» **Exercise objective**: Please output the listing below character for character and omit the images.

» **Dataset extract**:

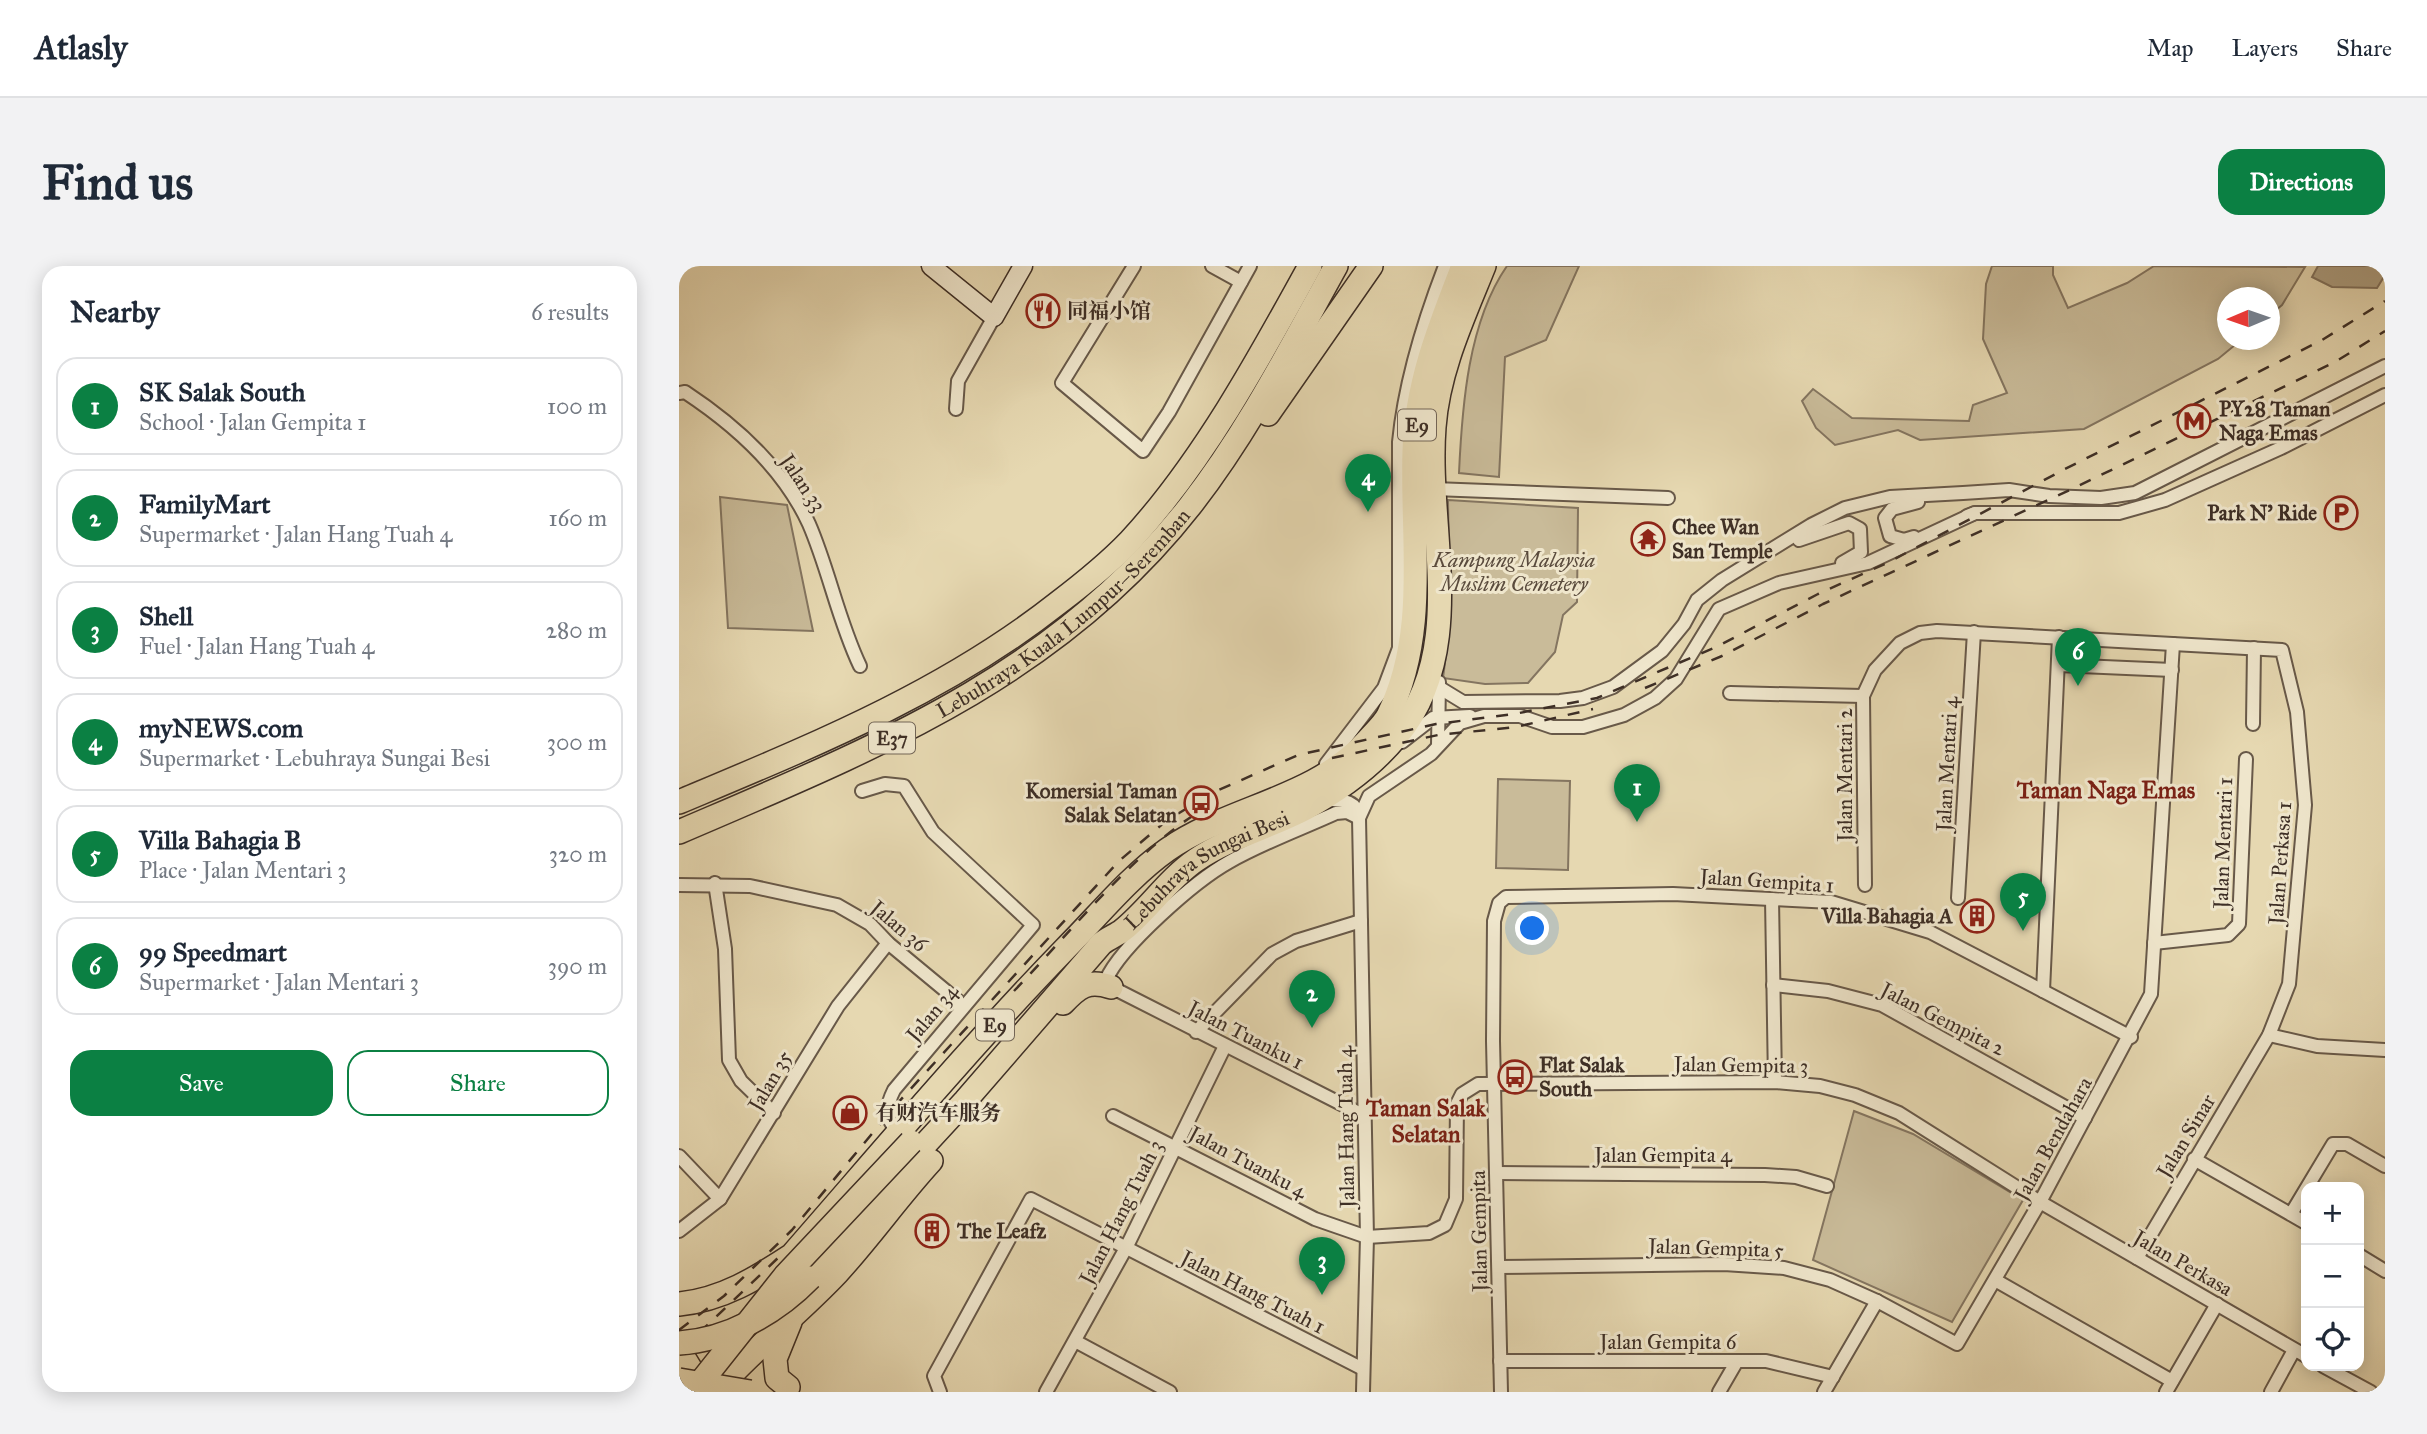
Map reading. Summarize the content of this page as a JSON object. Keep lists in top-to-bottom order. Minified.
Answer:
{"streets":{"highway":["E9","Lebuhraya Kuala Lumpur–Seremban","E37","Lebuhraya Sungai Besi"],"street":["Jalan 33","Jalan Mentari 4","Jalan Mentari 2","Jalan Mentari 1","Jalan Perkasa 1","Jalan Gempita 1","Jalan 36","Jalan 34","Jalan Gempita 2","Jalan Tuanku 1","Jalan Gempita 3","Jalan 35","Jalan Hang Tuah 4","Jalan Sinar","Jalan Bendahara","Jalan Gempita 4","Jalan Tuanku 4","Jalan Hang Tuah 3","Jalan Gempita","Jalan Gempita 5","Jalan Perkasa","Jalan Hang Tuah 1","Jalan Gempita 6"]},"crossings":[["Jalan Mentari 4","Jalan Mentari 2"],["Jalan Mentari 2","Jalan Perkasa 1"],["Jalan Mentari 2","Jalan Bendahara"],["Jalan Mentari 1","Jalan Bendahara"],["Jalan Perkasa 1","Jalan Sinar"],["Lebuhraya Sungai Besi","Jalan 34"],["Jalan Gempita 1","Jalan Bendahara"],["Jalan Gempita 1","Jalan Gempita"],["Jalan 36","Jalan 34"],["Jalan 36","Jalan 35"],["Jalan Gempita 2","Jalan Bendahara"],["Jalan Tuanku 1","Jalan Hang Tuah 4"],["Jalan Tuanku 1","Jalan Hang Tuah 3"],["Jalan Gempita 3","Jalan Hang Tuah 4"],["Jalan Gempita 3","Jalan Bendahara"],["Jalan Gempita 3","Jalan Tuanku 4"],["Jalan Gempita 3","Jalan Gempita"],["Jalan Gempita 3","Jalan Perkasa"],["Jalan Hang Tuah 4","Jalan Tuanku 4"],["Jalan Hang Tuah 4","Jalan Hang Tuah 1"],["Jalan Sinar","Jalan Perkasa"],["Jalan Bendahara","Jalan Gempita 5"],["Jalan Bendahara","Jalan Perkasa"],["Jalan Gempita 4","Jalan Gempita"],["Jalan Tuanku 4","Jalan Hang Tuah 3"],["Jalan Hang Tuah 3","Jalan Hang Tuah 1"],["Jalan Gempita","Jalan Gempita 5"],["Jalan Gempita","Jalan Gempita 6"]],"districts":["Taman Naga Emas","Taman Salak Selatan"],"parks":["Kampung Malaysia Muslim Cemetery"],"places":{"restaurant":["同福小馆"],"metro station":["PY28 Taman Naga Emas"],"parking":["Park N' Ride"],"temple":["Chee Wan San Temple"],"bus stop":["Komersial Taman Salak Selatan","Flat Salak South"],"building":["Villa Bahagia A","The Leafz"],"shop":["有财汽车服务"]},"north":"left","page":{"header":"Atlasly","nav":["Map","Layers","Share"],"buttons":["Directions",["Save","Share"]],"title":"Find us","heading":["Nearby","6 results"],"list":[{"mark":"1","name":"SK Salak South","note":"School · Jalan Gempita 1","value":"100 m"},{"mark":"2","name":"FamilyMart","note":"Supermarket · Jalan Hang Tuah 4","value":"160 m"},{"mark":"3","name":"Shell","note":"Fuel · Jalan Hang Tuah 4","value":"280 m"},{"mark":"4","name":"myNEWS.com","note":"Supermarket · Lebuhraya Sungai Besi","value":"300 m"},{"mark":"5","name":"Villa Bahagia B","note":"Place · Jalan Mentari 3","value":"320 m"},{"mark":"6","name":"99 Speedmart","note":"Supermarket · Jalan Mentari 3","value":"390 m"}],"pins":["4","6","1","5","2","3"],"map_buttons":["+","−"]}}
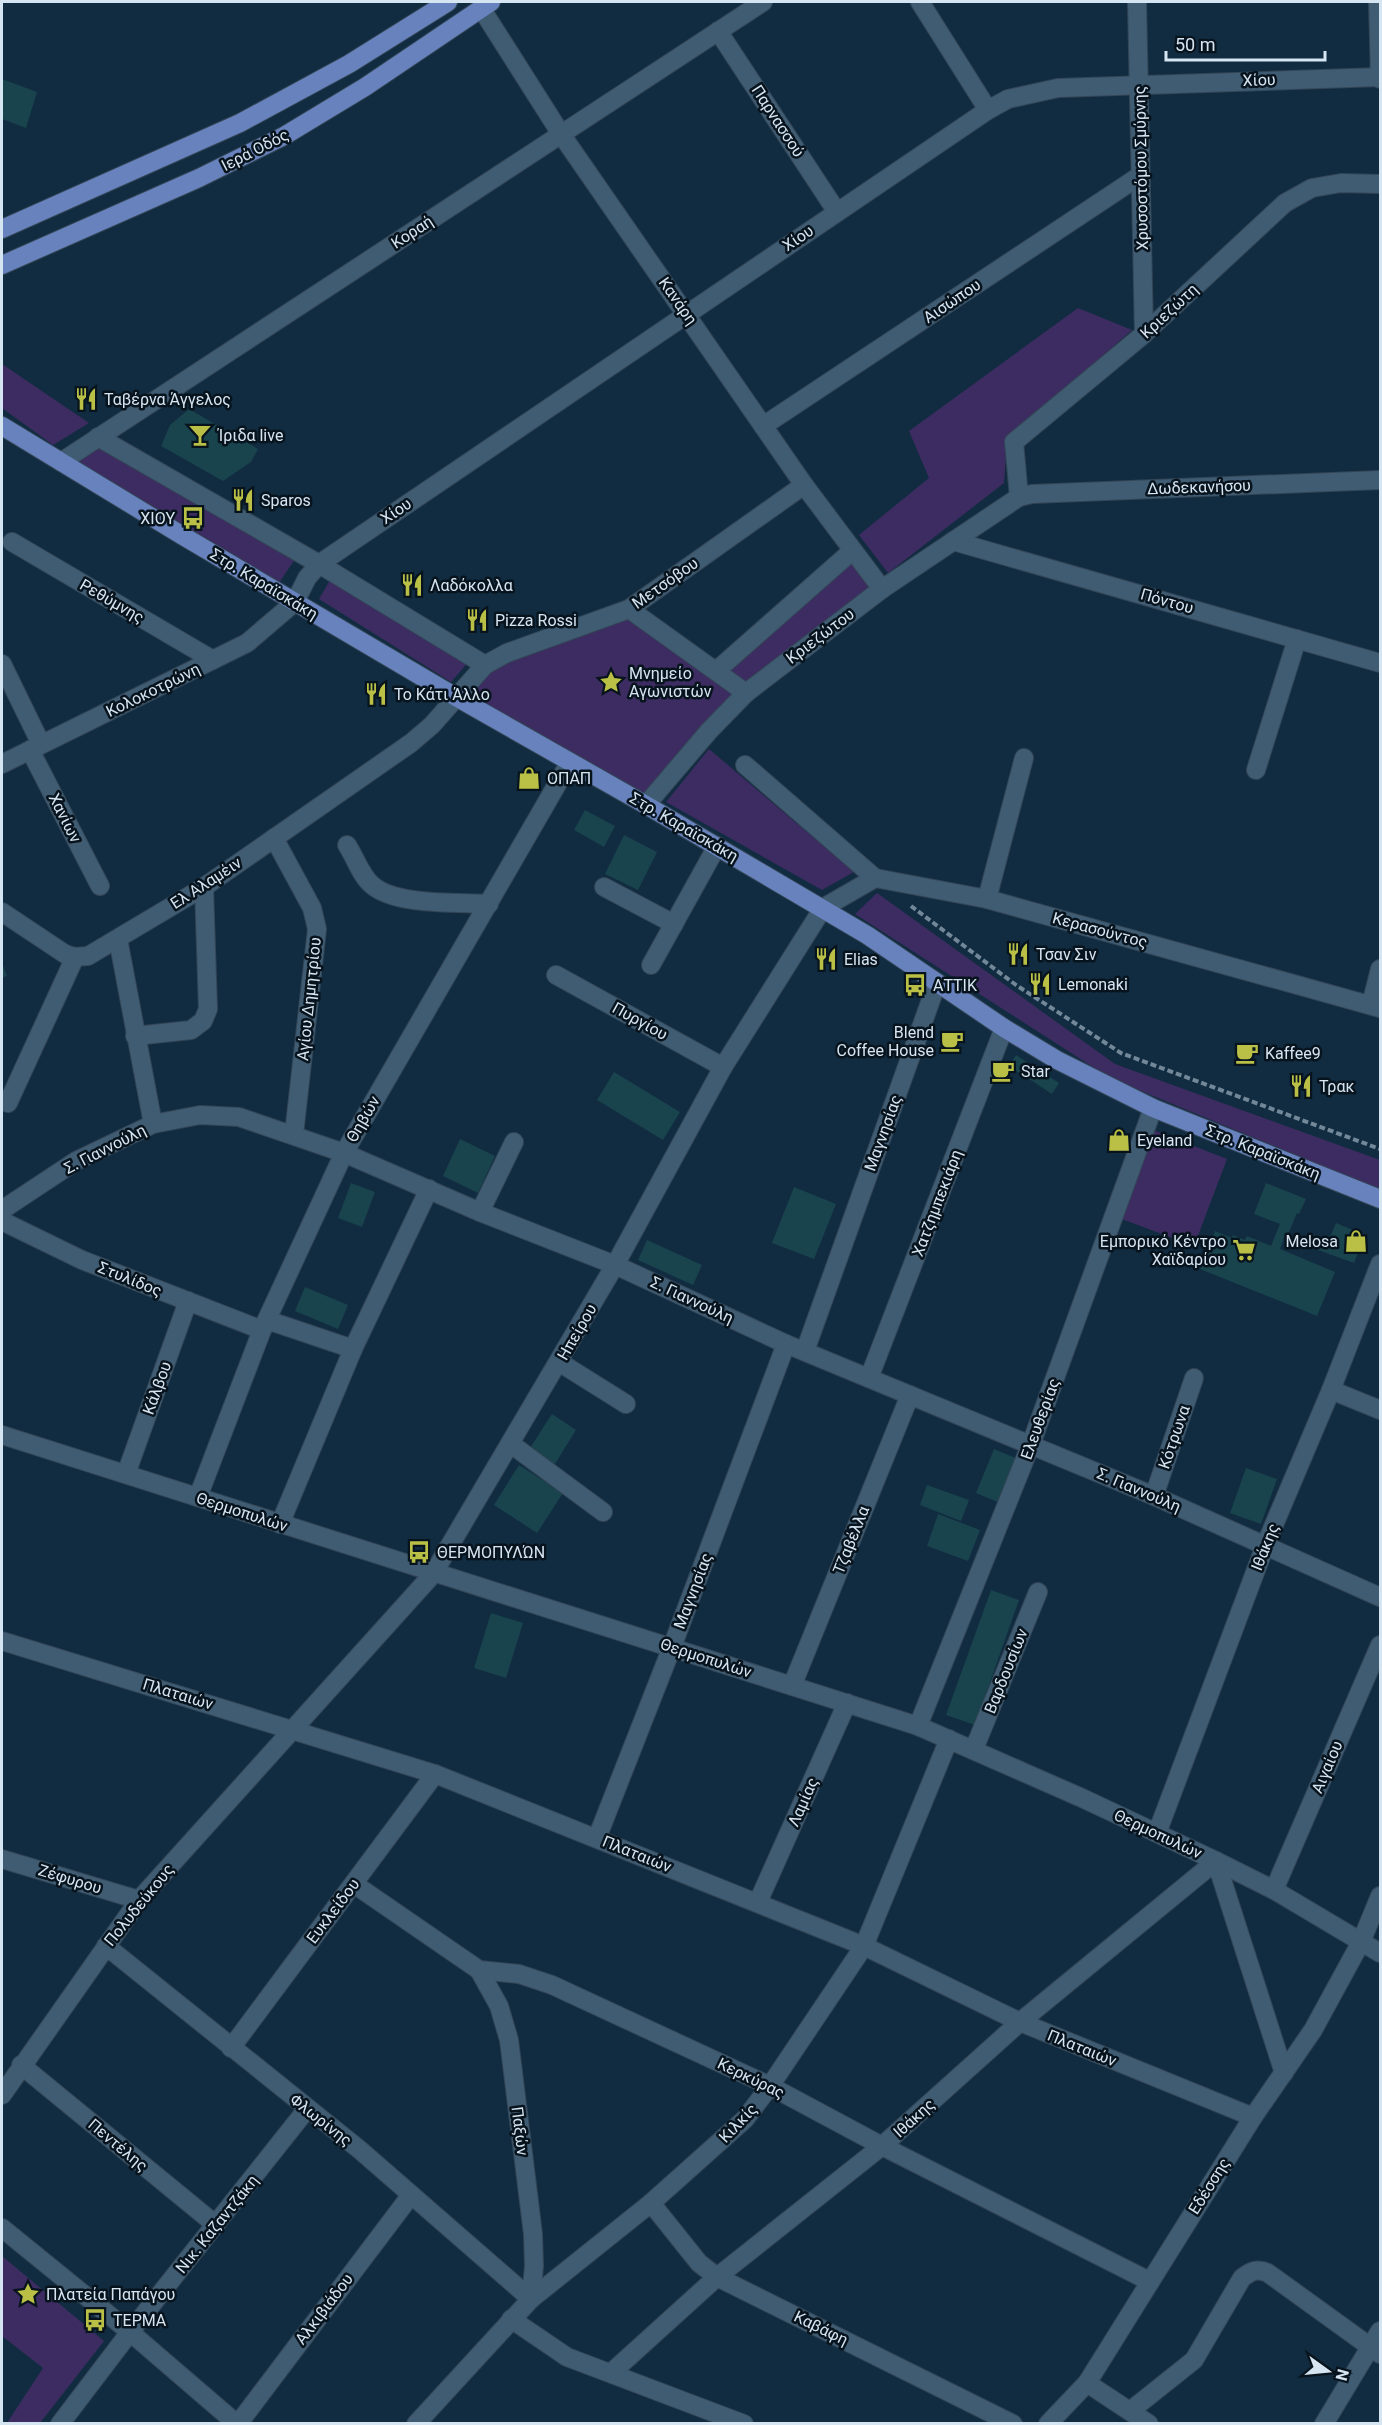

» **Written solution**:
Map reading. Summarize the content of this page as a JSON object. Keep lists in top-to-bottom order. Minified.
Answer:
{"streets":{"highway":["E9","Lebuhraya Kuala Lumpur–Seremban","E37","Lebuhraya Sungai Besi"],"street":["Jalan 33","Jalan Mentari 4","Jalan Mentari 2","Jalan Mentari 1","Jalan Perkasa 1","Jalan Gempita 1","Jalan 36","Jalan 34","Jalan Gempita 2","Jalan Tuanku 1","Jalan Gempita 3","Jalan 35","Jalan Hang Tuah 4","Jalan Sinar","Jalan Bendahara","Jalan Gempita 4","Jalan Tuanku 4","Jalan Hang Tuah 3","Jalan Gempita","Jalan Gempita 5","Jalan Perkasa","Jalan Hang Tuah 1","Jalan Gempita 6"]},"crossings":[["Jalan Mentari 4","Jalan Mentari 2"],["Jalan Mentari 2","Jalan Perkasa 1"],["Jalan Mentari 2","Jalan Bendahara"],["Jalan Mentari 1","Jalan Bendahara"],["Jalan Perkasa 1","Jalan Sinar"],["Lebuhraya Sungai Besi","Jalan 34"],["Jalan Gempita 1","Jalan Bendahara"],["Jalan Gempita 1","Jalan Gempita"],["Jalan 36","Jalan 34"],["Jalan 36","Jalan 35"],["Jalan Gempita 2","Jalan Bendahara"],["Jalan Tuanku 1","Jalan Hang Tuah 4"],["Jalan Tuanku 1","Jalan Hang Tuah 3"],["Jalan Gempita 3","Jalan Hang Tuah 4"],["Jalan Gempita 3","Jalan Bendahara"],["Jalan Gempita 3","Jalan Tuanku 4"],["Jalan Gempita 3","Jalan Gempita"],["Jalan Gempita 3","Jalan Perkasa"],["Jalan Hang Tuah 4","Jalan Tuanku 4"],["Jalan Hang Tuah 4","Jalan Hang Tuah 1"],["Jalan Sinar","Jalan Perkasa"],["Jalan Bendahara","Jalan Gempita 5"],["Jalan Bendahara","Jalan Perkasa"],["Jalan Gempita 4","Jalan Gempita"],["Jalan Tuanku 4","Jalan Hang Tuah 3"],["Jalan Hang Tuah 3","Jalan Hang Tuah 1"],["Jalan Gempita","Jalan Gempita 5"],["Jalan Gempita","Jalan Gempita 6"]],"districts":["Taman Naga Emas","Taman Salak Selatan"],"parks":["Kampung Malaysia Muslim Cemetery"],"places":{"restaurant":["同福小馆"],"metro station":["PY28 Taman Naga Emas"],"parking":["Park N' Ride"],"temple":["Chee Wan San Temple"],"bus stop":["Komersial Taman Salak Selatan","Flat Salak South"],"building":["Villa Bahagia A","The Leafz"],"shop":["有财汽车服务"]},"north":"left","page":{"header":"Atlasly","nav":["Map","Layers","Share"],"buttons":["Directions",["Save","Share"]],"title":"Find us","heading":["Nearby","6 results"],"list":[{"mark":"1","name":"SK Salak South","note":"School · Jalan Gempita 1","value":"100 m"},{"mark":"2","name":"FamilyMart","note":"Supermarket · Jalan Hang Tuah 4","value":"160 m"},{"mark":"3","name":"Shell","note":"Fuel · Jalan Hang Tuah 4","value":"280 m"},{"mark":"4","name":"myNEWS.com","note":"Supermarket · Lebuhraya Sungai Besi","value":"300 m"},{"mark":"5","name":"Villa Bahagia B","note":"Place · Jalan Mentari 3","value":"320 m"},{"mark":"6","name":"99 Speedmart","note":"Supermarket · Jalan Mentari 3","value":"390 m"}],"pins":["4","6","1","5","2","3"],"map_buttons":["+","−"]}}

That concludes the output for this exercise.